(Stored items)
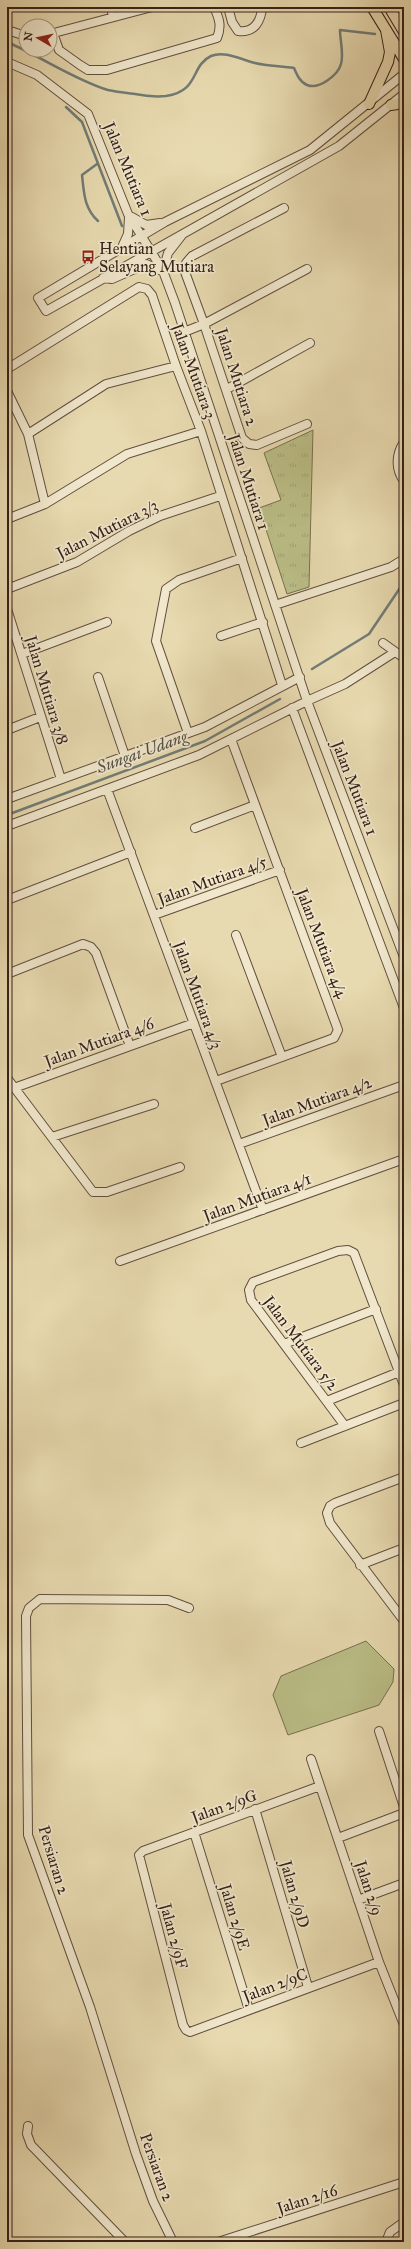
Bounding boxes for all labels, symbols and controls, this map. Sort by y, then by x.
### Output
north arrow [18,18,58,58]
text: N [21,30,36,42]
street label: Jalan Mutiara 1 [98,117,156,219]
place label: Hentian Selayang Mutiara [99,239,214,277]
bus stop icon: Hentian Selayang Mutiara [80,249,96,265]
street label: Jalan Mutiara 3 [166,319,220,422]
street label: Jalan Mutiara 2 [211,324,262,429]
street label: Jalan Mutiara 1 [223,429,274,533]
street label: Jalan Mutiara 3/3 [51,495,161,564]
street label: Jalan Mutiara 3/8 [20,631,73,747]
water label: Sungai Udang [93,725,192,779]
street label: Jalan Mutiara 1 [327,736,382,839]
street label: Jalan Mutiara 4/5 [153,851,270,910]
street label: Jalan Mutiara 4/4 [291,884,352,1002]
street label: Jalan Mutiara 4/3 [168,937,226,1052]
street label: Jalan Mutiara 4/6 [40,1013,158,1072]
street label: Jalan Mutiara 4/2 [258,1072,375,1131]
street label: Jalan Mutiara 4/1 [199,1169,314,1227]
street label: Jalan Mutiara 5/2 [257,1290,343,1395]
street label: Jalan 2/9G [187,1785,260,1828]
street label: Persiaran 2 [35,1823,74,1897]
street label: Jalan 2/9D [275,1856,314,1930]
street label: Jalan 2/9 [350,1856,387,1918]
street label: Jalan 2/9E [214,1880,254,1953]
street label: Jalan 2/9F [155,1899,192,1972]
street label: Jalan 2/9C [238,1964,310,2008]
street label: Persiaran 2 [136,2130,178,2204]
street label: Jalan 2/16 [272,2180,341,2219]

TASK REQUIREMENTS:
Every entry above should be given again exactly, with no images included.

THE COMPLETED TASK:
Bounding boxes for all labels, symbols and controls, this map. Sort by y, then by x.
### Output
north arrow [18,18,58,58]
text: N [21,30,36,42]
street label: Jalan Mutiara 1 [98,117,156,219]
place label: Hentian Selayang Mutiara [99,239,214,277]
bus stop icon: Hentian Selayang Mutiara [80,249,96,265]
street label: Jalan Mutiara 3 [166,319,220,422]
street label: Jalan Mutiara 2 [211,324,262,429]
street label: Jalan Mutiara 1 [223,429,274,533]
street label: Jalan Mutiara 3/3 [51,495,161,564]
street label: Jalan Mutiara 3/8 [20,631,73,747]
water label: Sungai Udang [93,725,192,779]
street label: Jalan Mutiara 1 [327,736,382,839]
street label: Jalan Mutiara 4/5 [153,851,270,910]
street label: Jalan Mutiara 4/4 [291,884,352,1002]
street label: Jalan Mutiara 4/3 [168,937,226,1052]
street label: Jalan Mutiara 4/6 [40,1013,158,1072]
street label: Jalan Mutiara 4/2 [258,1072,375,1131]
street label: Jalan Mutiara 4/1 [199,1169,314,1227]
street label: Jalan Mutiara 5/2 [257,1290,343,1395]
street label: Jalan 2/9G [187,1785,260,1828]
street label: Persiaran 2 [35,1823,74,1897]
street label: Jalan 2/9D [275,1856,314,1930]
street label: Jalan 2/9 [350,1856,387,1918]
street label: Jalan 2/9E [214,1880,254,1953]
street label: Jalan 2/9F [155,1899,192,1972]
street label: Jalan 2/9C [238,1964,310,2008]
street label: Persiaran 2 [136,2130,178,2204]
street label: Jalan 2/16 [272,2180,341,2219]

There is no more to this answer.